> _Listed entries_:
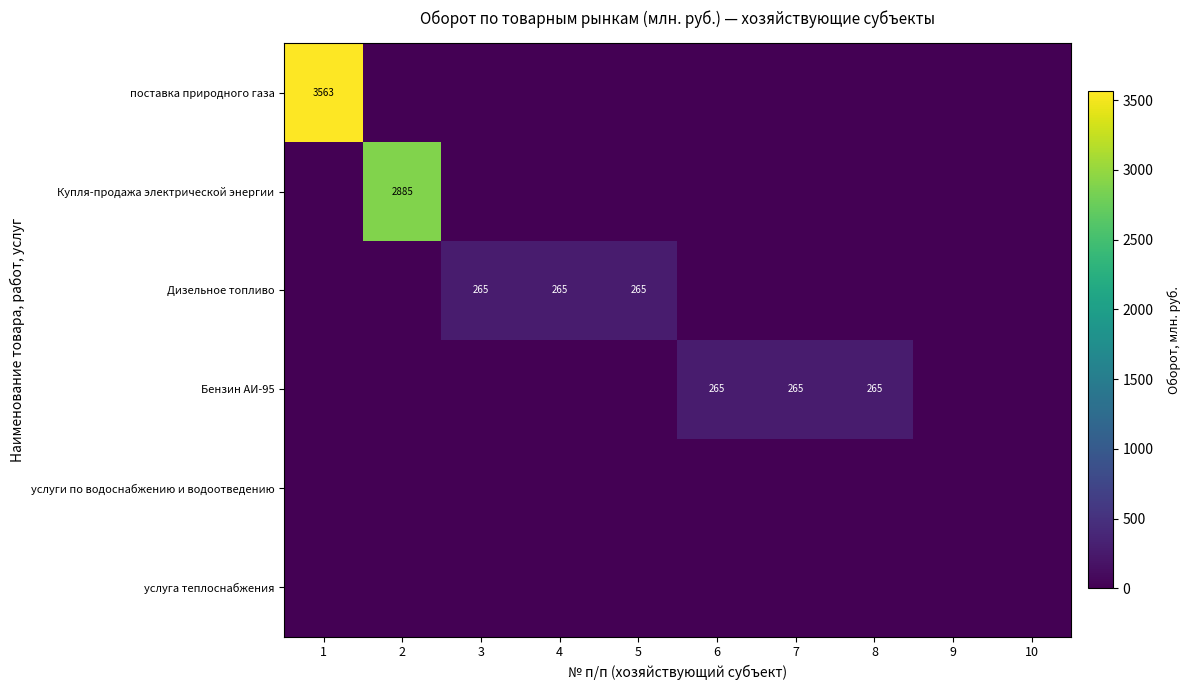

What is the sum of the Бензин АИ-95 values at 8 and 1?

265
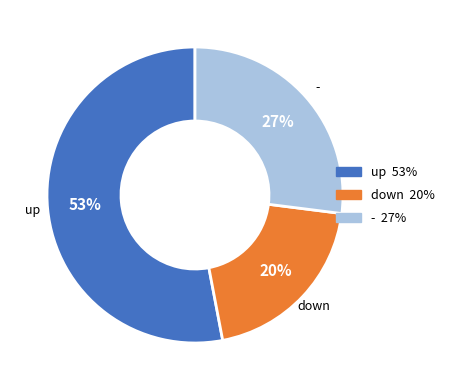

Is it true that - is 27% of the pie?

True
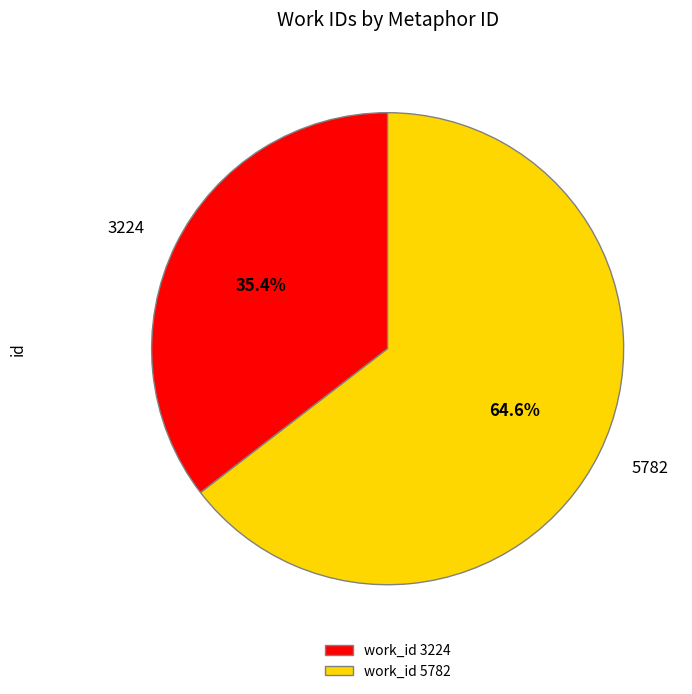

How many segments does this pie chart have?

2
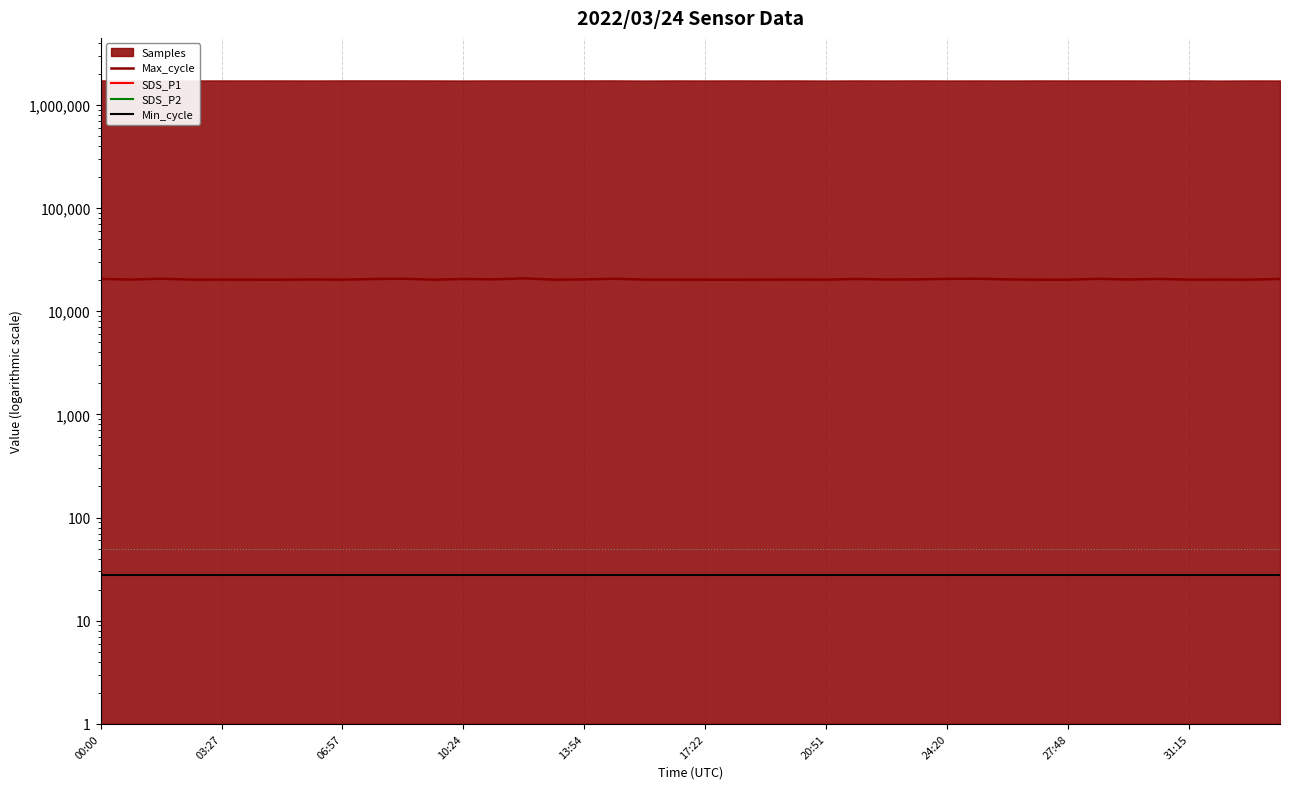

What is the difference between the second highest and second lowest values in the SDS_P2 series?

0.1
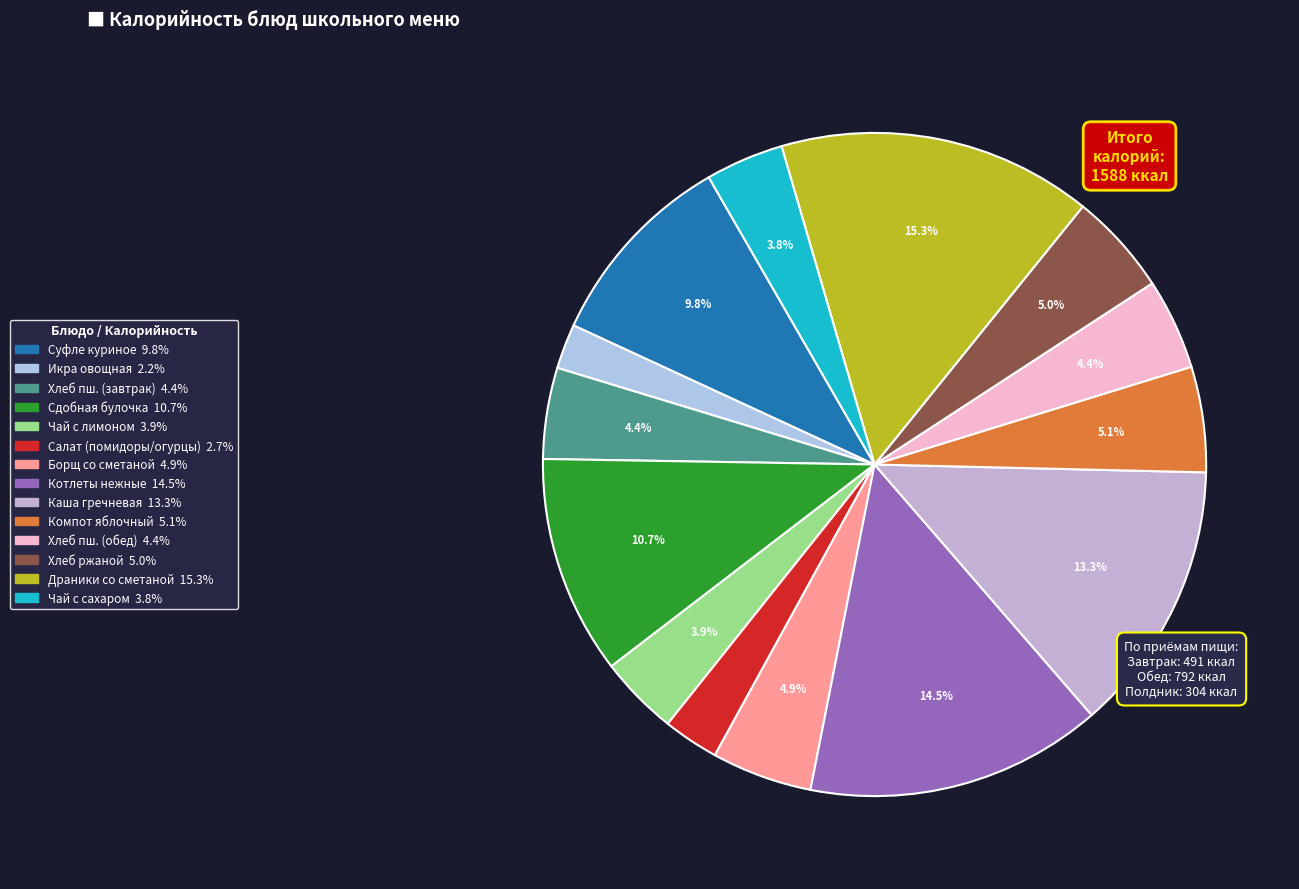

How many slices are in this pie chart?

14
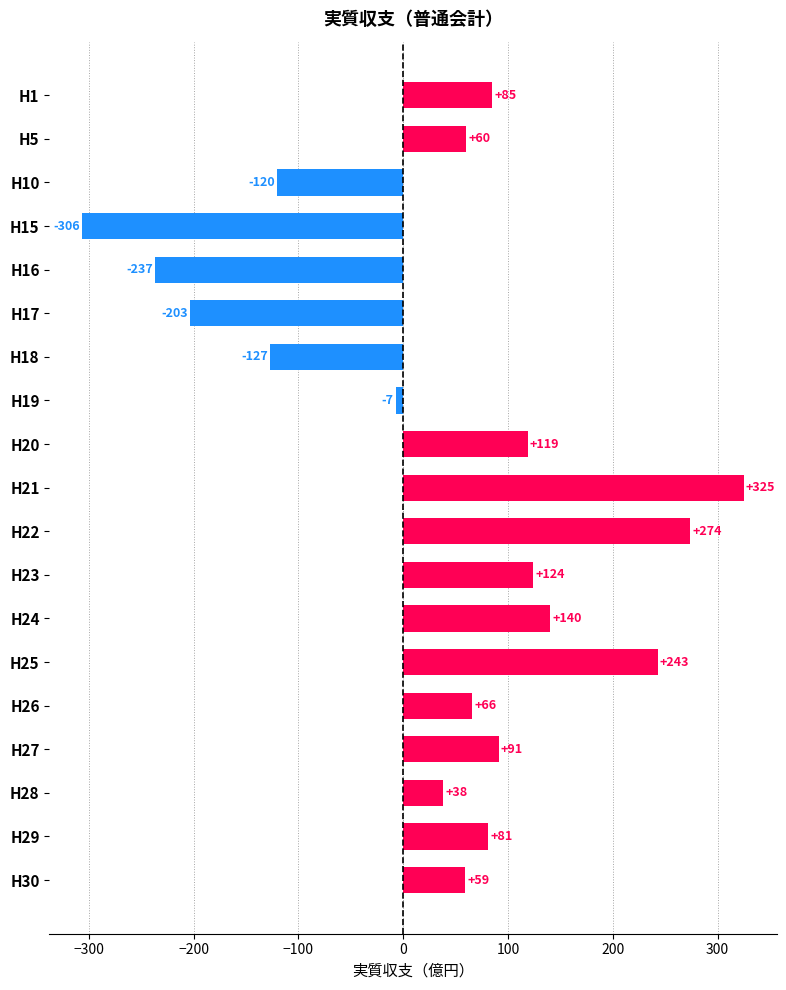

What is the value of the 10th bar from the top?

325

> _Exercise details_: Retype all the rows above word for word, leaving out the pictures.

> _Exercise output_:
What is the sum of the Бензин АИ-95 values at 8 and 1?

265

Is it true that - is 27% of the pie?

True

How many segments does this pie chart have?

2

What is the difference between the second highest and second lowest values in the SDS_P2 series?

0.1

How many slices are in this pie chart?

14

What is the value of the 10th bar from the top?

325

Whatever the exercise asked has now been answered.